-------- RAW DATA

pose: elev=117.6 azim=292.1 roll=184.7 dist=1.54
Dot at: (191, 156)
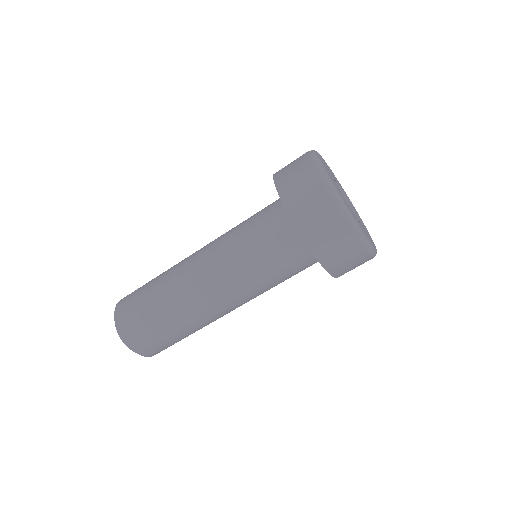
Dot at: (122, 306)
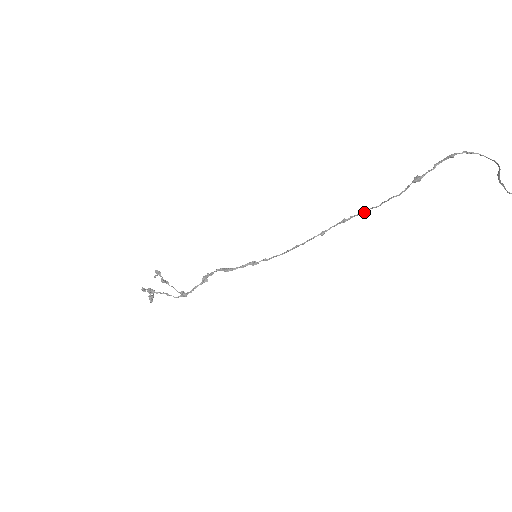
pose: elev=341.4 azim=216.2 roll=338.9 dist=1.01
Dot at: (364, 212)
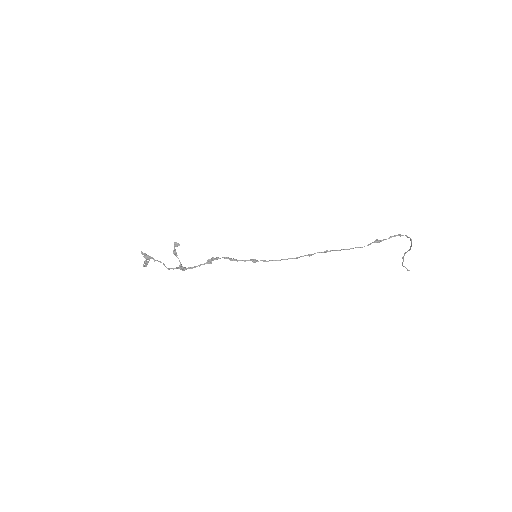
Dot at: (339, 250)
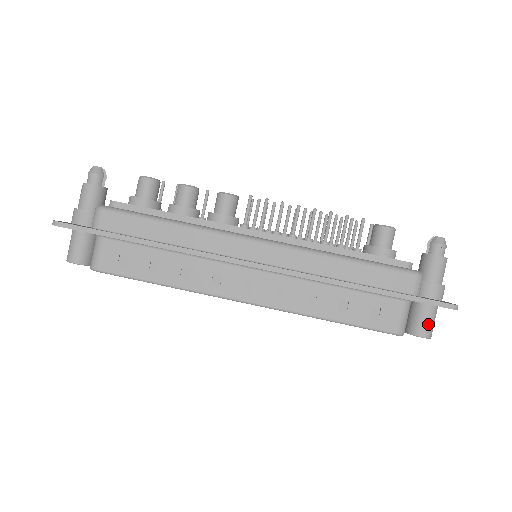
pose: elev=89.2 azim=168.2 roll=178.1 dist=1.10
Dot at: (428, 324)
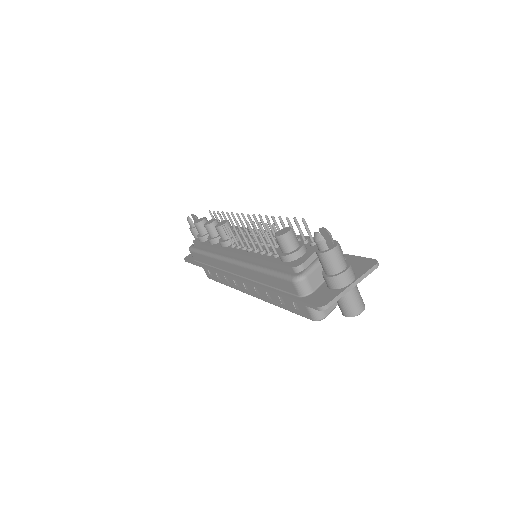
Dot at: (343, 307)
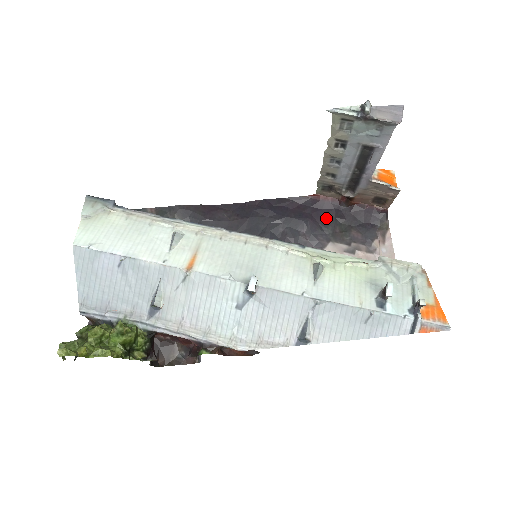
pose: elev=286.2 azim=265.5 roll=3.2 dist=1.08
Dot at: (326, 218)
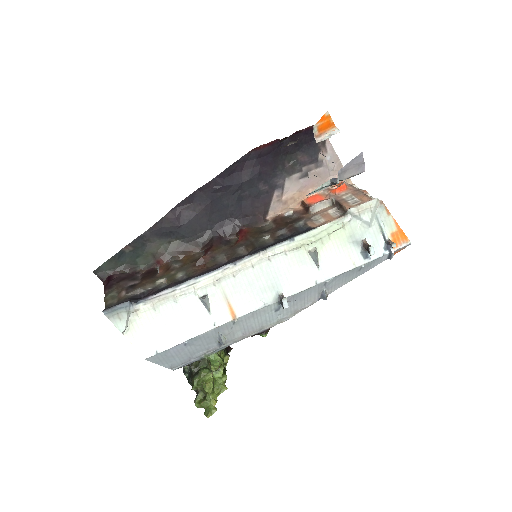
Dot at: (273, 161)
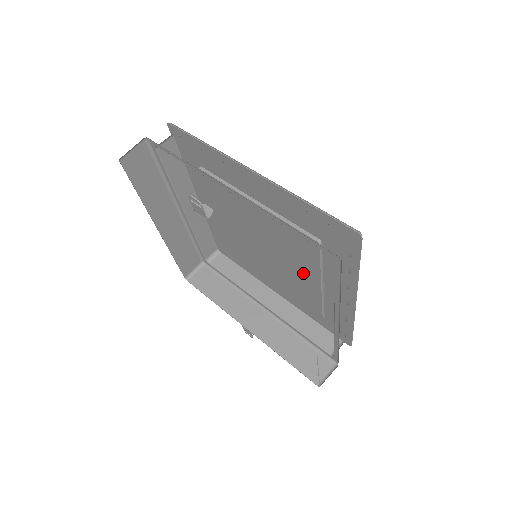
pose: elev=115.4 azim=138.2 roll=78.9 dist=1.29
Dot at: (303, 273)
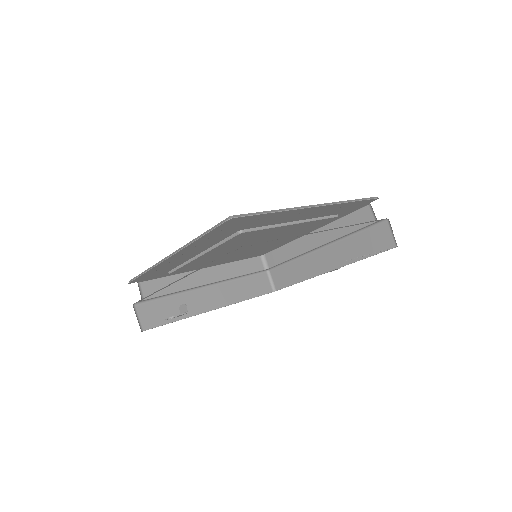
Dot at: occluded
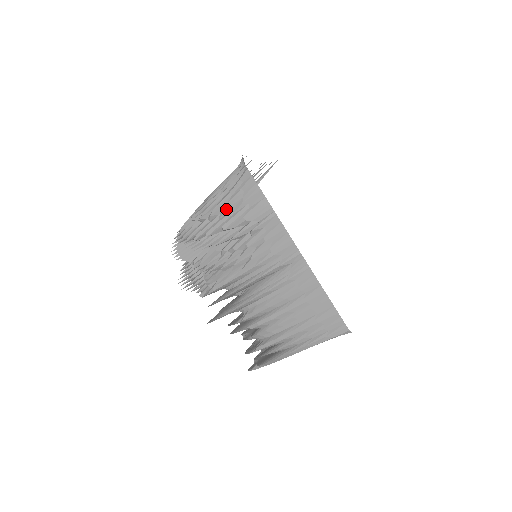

----------------
-------- RAW DATA

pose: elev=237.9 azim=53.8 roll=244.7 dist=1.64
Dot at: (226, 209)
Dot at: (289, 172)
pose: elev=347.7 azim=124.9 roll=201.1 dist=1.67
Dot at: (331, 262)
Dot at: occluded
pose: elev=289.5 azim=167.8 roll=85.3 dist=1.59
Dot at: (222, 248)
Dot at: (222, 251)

----------------

**EXERCISE REQUIREMENTS:**
Copy out the entries that begin with the line containing "pose: elev=117.6 azim=292.1" and end with the line containing "Dot at: (273, 161)", including both of those lines, and leave out the pictures.

**WRITTEN ANSWER:**
pose: elev=117.6 azim=292.1 roll=184.7 dist=1.54
Dot at: (191, 156)
Dot at: (122, 306)
pose: elev=341.4 azim=216.2 roll=338.9 dist=1.01
Dot at: (364, 212)
Dot at: (339, 250)
pose: elev=89.2 azim=168.2 roll=178.1 dist=1.10
Dot at: (428, 324)
Dot at: (343, 307)
pose: elev=286.2 azim=265.5 roll=3.2 dist=1.08
Dot at: (326, 218)
Dot at: (273, 161)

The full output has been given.